What I wish to do now is share another cycle of poems that I hope capture what the experience was like for me.  There are three poems in total, and I worked on each one periodically over the last several months.  They are a reflection of what was my perspective at given moments during the process of letting go and moving on.  And, without explaining the poems too much (because there is no surer way to kill an expressive piece than by over explanation), they are not meant to place or deflect blame, and they only present one side of this experience - mine.  
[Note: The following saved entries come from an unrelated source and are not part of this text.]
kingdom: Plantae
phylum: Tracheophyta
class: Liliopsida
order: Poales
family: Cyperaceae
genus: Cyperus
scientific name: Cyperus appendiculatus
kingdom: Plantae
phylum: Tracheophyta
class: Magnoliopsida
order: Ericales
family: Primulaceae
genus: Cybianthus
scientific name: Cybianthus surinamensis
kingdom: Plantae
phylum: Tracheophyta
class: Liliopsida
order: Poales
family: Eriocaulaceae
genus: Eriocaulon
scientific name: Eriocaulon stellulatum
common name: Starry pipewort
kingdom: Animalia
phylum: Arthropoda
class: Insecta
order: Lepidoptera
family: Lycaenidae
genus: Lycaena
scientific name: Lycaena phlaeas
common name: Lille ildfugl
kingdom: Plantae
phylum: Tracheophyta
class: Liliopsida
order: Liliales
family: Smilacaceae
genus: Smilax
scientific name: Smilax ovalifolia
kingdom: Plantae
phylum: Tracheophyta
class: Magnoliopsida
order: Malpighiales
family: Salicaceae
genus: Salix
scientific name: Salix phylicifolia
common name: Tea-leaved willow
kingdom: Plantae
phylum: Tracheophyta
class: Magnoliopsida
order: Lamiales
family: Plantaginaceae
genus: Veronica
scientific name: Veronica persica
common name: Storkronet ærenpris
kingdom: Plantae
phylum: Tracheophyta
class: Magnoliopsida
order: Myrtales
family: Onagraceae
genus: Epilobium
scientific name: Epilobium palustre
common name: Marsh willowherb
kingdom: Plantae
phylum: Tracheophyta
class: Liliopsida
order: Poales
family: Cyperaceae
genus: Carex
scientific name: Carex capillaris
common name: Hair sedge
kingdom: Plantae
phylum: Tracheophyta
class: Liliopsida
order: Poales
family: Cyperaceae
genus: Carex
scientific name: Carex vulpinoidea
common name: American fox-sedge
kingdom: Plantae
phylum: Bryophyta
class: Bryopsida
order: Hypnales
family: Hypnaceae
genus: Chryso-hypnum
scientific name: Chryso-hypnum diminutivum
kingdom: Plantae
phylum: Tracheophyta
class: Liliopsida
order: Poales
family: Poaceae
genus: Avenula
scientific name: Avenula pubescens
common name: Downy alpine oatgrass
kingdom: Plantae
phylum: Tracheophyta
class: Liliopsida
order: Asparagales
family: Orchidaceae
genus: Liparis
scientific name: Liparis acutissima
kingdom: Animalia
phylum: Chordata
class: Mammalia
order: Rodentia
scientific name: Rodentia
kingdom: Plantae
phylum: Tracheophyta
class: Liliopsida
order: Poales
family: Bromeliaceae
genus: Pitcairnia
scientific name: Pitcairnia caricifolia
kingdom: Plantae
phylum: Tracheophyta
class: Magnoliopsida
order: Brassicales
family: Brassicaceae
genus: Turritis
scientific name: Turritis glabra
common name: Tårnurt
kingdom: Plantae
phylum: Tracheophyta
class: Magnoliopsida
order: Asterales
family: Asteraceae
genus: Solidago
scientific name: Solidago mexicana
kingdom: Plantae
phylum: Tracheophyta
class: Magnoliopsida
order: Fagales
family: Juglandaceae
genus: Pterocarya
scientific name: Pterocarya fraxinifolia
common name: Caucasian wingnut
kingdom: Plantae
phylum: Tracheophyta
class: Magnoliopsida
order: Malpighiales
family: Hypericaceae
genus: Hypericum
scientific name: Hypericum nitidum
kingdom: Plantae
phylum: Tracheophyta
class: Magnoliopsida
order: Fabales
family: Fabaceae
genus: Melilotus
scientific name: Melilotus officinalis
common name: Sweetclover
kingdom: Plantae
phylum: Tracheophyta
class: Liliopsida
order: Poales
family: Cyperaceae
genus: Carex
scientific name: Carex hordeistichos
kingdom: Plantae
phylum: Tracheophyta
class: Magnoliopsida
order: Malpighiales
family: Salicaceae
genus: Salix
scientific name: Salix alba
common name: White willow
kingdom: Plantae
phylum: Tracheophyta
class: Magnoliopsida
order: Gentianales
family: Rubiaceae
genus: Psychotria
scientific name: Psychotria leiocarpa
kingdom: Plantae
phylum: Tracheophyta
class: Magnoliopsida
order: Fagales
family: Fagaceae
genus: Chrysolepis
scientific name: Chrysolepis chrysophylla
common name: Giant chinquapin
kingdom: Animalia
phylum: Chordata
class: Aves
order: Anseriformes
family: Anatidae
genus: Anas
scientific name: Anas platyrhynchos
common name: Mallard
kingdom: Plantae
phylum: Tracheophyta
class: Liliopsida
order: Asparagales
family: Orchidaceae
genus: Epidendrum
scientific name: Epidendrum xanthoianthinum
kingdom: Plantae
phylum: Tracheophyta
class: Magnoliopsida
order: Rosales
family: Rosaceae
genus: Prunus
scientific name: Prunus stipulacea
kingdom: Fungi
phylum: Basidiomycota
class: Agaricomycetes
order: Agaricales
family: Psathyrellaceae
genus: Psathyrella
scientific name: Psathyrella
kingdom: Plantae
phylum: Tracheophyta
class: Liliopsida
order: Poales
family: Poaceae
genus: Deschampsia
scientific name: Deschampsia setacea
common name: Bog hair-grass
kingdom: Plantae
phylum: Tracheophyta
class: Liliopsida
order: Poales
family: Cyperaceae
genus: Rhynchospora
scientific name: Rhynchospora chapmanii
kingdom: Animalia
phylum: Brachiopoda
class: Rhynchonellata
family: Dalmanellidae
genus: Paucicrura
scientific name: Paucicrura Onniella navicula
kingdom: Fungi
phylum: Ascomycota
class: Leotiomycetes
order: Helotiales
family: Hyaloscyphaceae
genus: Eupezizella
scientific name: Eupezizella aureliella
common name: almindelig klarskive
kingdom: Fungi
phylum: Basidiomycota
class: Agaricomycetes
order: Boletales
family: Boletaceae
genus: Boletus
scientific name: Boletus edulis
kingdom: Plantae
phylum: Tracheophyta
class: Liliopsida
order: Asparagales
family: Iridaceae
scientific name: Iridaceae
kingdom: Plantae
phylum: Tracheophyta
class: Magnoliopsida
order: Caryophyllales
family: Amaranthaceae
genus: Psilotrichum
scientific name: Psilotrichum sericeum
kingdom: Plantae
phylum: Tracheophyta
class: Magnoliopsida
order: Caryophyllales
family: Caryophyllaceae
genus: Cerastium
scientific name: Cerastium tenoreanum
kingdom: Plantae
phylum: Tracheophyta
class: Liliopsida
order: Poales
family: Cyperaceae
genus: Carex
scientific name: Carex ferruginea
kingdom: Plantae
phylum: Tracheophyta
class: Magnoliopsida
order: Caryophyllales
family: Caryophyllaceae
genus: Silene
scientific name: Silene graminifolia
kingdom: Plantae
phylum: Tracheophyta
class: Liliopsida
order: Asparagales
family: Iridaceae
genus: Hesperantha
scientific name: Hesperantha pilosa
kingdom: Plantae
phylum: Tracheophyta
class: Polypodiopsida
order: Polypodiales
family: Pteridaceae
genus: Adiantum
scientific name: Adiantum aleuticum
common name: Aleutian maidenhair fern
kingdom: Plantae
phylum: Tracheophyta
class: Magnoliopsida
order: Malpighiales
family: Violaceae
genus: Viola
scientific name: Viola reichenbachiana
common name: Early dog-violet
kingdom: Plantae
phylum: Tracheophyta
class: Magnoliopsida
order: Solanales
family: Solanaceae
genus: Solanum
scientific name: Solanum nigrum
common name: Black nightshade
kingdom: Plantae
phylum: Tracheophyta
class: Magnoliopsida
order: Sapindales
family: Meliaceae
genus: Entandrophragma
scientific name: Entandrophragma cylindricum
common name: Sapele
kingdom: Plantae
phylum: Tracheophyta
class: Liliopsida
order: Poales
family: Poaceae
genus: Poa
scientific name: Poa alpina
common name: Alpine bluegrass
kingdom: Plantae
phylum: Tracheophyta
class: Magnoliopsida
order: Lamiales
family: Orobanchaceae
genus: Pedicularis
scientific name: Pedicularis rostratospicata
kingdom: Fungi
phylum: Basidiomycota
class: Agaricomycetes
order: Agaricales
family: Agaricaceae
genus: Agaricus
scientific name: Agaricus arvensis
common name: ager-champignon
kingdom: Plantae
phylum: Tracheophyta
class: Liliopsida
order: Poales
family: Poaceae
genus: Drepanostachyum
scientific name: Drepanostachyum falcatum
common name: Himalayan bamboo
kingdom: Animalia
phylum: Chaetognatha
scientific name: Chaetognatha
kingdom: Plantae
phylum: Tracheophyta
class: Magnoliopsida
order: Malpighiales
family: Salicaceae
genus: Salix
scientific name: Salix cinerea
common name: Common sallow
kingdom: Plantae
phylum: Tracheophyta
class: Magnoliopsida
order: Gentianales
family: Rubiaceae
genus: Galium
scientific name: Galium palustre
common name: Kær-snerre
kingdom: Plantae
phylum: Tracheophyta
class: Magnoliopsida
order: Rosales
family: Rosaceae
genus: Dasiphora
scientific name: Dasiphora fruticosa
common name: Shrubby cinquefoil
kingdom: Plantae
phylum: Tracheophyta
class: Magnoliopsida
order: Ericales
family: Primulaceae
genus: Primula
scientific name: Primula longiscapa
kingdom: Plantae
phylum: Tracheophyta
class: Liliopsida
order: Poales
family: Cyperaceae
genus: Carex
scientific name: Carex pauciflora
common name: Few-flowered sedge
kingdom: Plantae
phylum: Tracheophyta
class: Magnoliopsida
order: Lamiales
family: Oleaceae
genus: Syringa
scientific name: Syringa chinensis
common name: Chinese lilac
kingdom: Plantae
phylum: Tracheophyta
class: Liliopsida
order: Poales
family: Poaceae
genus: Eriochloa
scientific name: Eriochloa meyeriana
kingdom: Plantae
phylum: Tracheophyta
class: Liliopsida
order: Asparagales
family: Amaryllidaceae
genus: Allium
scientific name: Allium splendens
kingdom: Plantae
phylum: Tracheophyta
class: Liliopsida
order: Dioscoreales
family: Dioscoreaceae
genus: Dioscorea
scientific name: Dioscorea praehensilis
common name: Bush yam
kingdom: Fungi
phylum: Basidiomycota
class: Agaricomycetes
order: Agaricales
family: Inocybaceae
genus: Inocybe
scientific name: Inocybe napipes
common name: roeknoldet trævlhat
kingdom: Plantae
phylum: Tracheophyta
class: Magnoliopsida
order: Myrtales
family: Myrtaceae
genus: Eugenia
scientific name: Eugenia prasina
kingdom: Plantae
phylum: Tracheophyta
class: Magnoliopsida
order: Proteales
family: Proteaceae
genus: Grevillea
Finally, just to assuage any concerns people may have, the third poem is the most accurate depiction of my current mindset.  I'm doing well.  And, I am finding real peace and joy in my life for the first time in a very long time.

For E. - Goodbye...

The Coward

A storm was coming
And from your spot on the front lawn, you stood
And yelled
For me to secure the roof
Board up the windows
Waterproof the basement
You barked commands
On how I needed to be a partner
To participate
Be present

I scampered and you
And talked
You talked to friends and family and passersby
About the approaching storm
About your fears that the house would fall
And how I might not have what it takes to see it through
You talked
Of how you were taking every action you could

I scurried
Over the floors and the boards and the windows
Hammering here, fastening there
Scaling the walls and climbing the roof
And whenever I reached out a hand to feel yours
For some sign of love, affection, support
You slapped it away and said
Not enough
Not the right time
You’re doing it wrong
Don’t be a victim
Get some game
When I suggested I needed your presence, you said
Don’t make me feel like I’m not enough
That I’m not doing enough
The nails are crooked
Why’s that board there
I need to feel safe
I need to know you can do this
I need, I need, I need…

Out of hurried fear
And stupid desperation
I covered up the house’s more vulnerable parts from you
Skimped on a few nails in a rush to get it done
I didn’t totally secure some valuables
And I stopped to catch my breath on the opposite side of the house from you
Trying to get it all done in time,
Hoping it would all be enough
But when the storm came
The house went tumbling down

And in the midst of the rubble
When I reached out a hand and sheepishly said let’s rebuild
I found…a note
Taped hurriedly and coldly on the leaning mailbox
Saying you had gone to stand
And talk

At another house
True Medusa

Something the storytellers don’t tell you
A man makes his own Medusa
Fortifies her gaze with his weakness
Feeds the snake hair with his lies
And like a warrior on a (sometimes) winged steed
He flies off to destroy his creation
Never realizing he goes to tackle himself

For the Medusa doesn’t turn men to stone
With a look of horror all her own
Her eyes are immense green mirrors
So men see themselves when they look at her
And they are stiffened by the truths laid bare
Becoming not stone, strong and resilient,
But brittle shale
That crumbles at the slightest touch
Or a gentle sob heard from behind a closed door
There Was Laughter

There was laughter
The last time we spoke
Face to face
Not through your barrier of texts
And it was nice

We laughed
And I felt
Something build
Something renew
Not a bridge
To bridge the gulf
Between us
But a steady foundation, strong and true,
Surer ground to stand on, to feel secure in
Providing confidence in my step, trust in my legs
And I could be where I was and go where I needed

And from this I find the honest strength,
Not born from protective sarcasm or manipulative intellect, limp and useless,
But, real strength to send you love without ironic self-servitude or romantic delusion,
Love that says I wish you happiness and peace and fulfillment,
Love expressed earnestly with no fake-it-to-make sentimentality
Love that frees me (even as I hope it enriches you) for a future I want to experience.
What pain we caused each other, what anger we nursed, what resentment choked our hearts,
All is gone now for me, replaced by the tremendousness of calm unknowing
And feeling the touch of the past as it slips off my shoulder, I look forward to what lies ahead.


  1. Most excellent! I have a friend in Milwaukee who is a published poet and your verses rival his. You may inspire me to pick up the pen again.